I took another hit, and the embers swelled orange.
“Tyler,” she said.
An exhale. “Yeah? What’s up?”
“Are you, like, more stoned than usual? You’re...”
“I’m what, Katherine?”
“I don’t know.” Her mouth twitched a little. “You’re just... staring at me.”
I bit my bottom lip and tilted my head. My eyes, still fixed on hers. She tugged on the sleeve of her sweatshirt, and then, finally, looked right back. The moon was high and nearly full, and the stars were absurdly bright.
“You’re still doing it,” she said.
I laughed. And then I put out my joint, climbed back into my window, and turned to her—as usual—to say good night.
11
Tyler
Present Day
New York City
That Friday night, after Katie and I had hit pause on our book for the weekend, I went out for Chinese food with Arthur and the guys, a ritual I always pretended to hate, but didn’t. We were on Fifty-First and Second Avenue, at our usual haunt: a very Midtown East, kept-in-business-by-corporate-takeout restaurant where the air smelled like burnt sesame oil and our table was always waiting.
“How’s the job, kiddo?” Arthur said, dumping a scoop of lo mein on his plate. I cracked open my soda and poured it over a cup of crushed ice.
“Fine,” I said. “Good. Fine.”
“What job?” That was Pedro. He was a fortysomething stand-up comedian who reverse-moonlit as a substitute teacher.
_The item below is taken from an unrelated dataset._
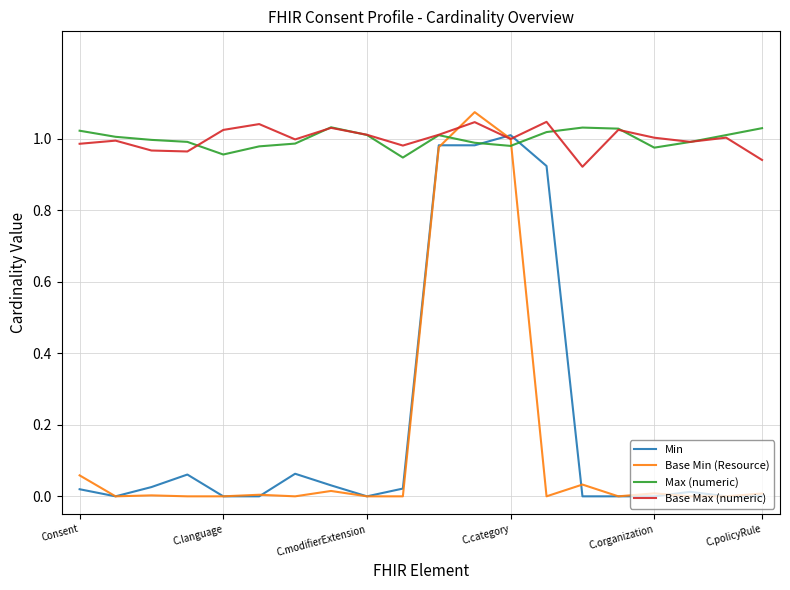

Rank the series by their maximum value, from highest to lowest.

Base Min (Resource), Base Max (numeric), Max (numeric), Min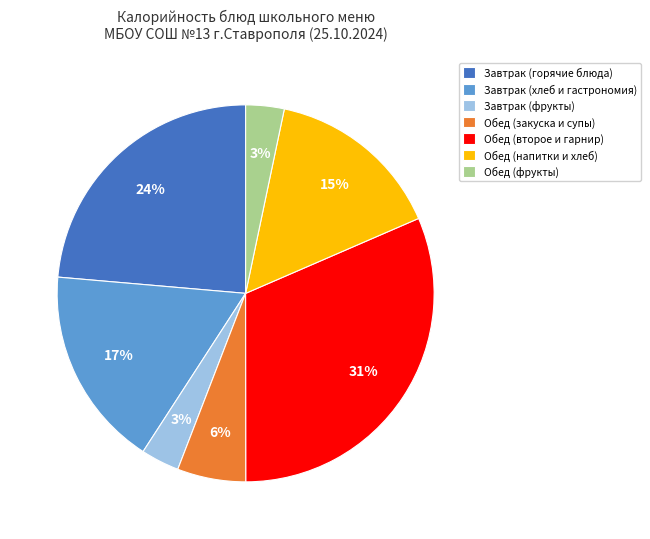

How many segments does this pie chart have?

7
When things got really bad, he was also a party clown. “You find a summer gig?”
Arthur gave me a knowing glance, which I expertly ignored.
“I’m kind of writing a book,” I said.
“Aren’t you always writing a book?” Cal this time. He lived on Park Avenue, did five years for insider trading, and always picked up the tab. He had the softest hands I’d ever shaken and had been divorced three times. Four days a week, he paid an ex-con to box with him at a gym in Hell’s Kitchen, and usually, I joined.
“It’s a real book this time. A ghostwriting thing—a three-month contract. And then I should be able to sell mine. The agent who got me the job said she’d help me.”
“That’s great,” Pedro said. “Wow, congratulations. Who’s the author? What’s it about?”
“Nothing,” I said. “It’s about nothing.”
Arthur shook his head, eyes bright through a frown that was really more of a smirk. I mouthed,What?and stifled a chuckle of my own, spinning the lazy Susan to retrieve a lukewarm egg roll.
“He’s writing a romance novel,” Arthur said.
“You?” Cal’s eyes went wide beneath his wire-framed glasses. “The boy they specifically tell girls to stay away from?”
“That’s not true,” I said. “That’s...”
Everyone else was grinning. Arthur, less so, but still.
“Face it,” Pedro said. “It’s not a Friday night in New York City if a girl’s not crying into a plate of diner pancakes because Tyler McNally changed his mind about her.”
“Fuck you!” I flung a fried noodle across the table. It hit him right in the mustache. “I really am working on it! I swear!”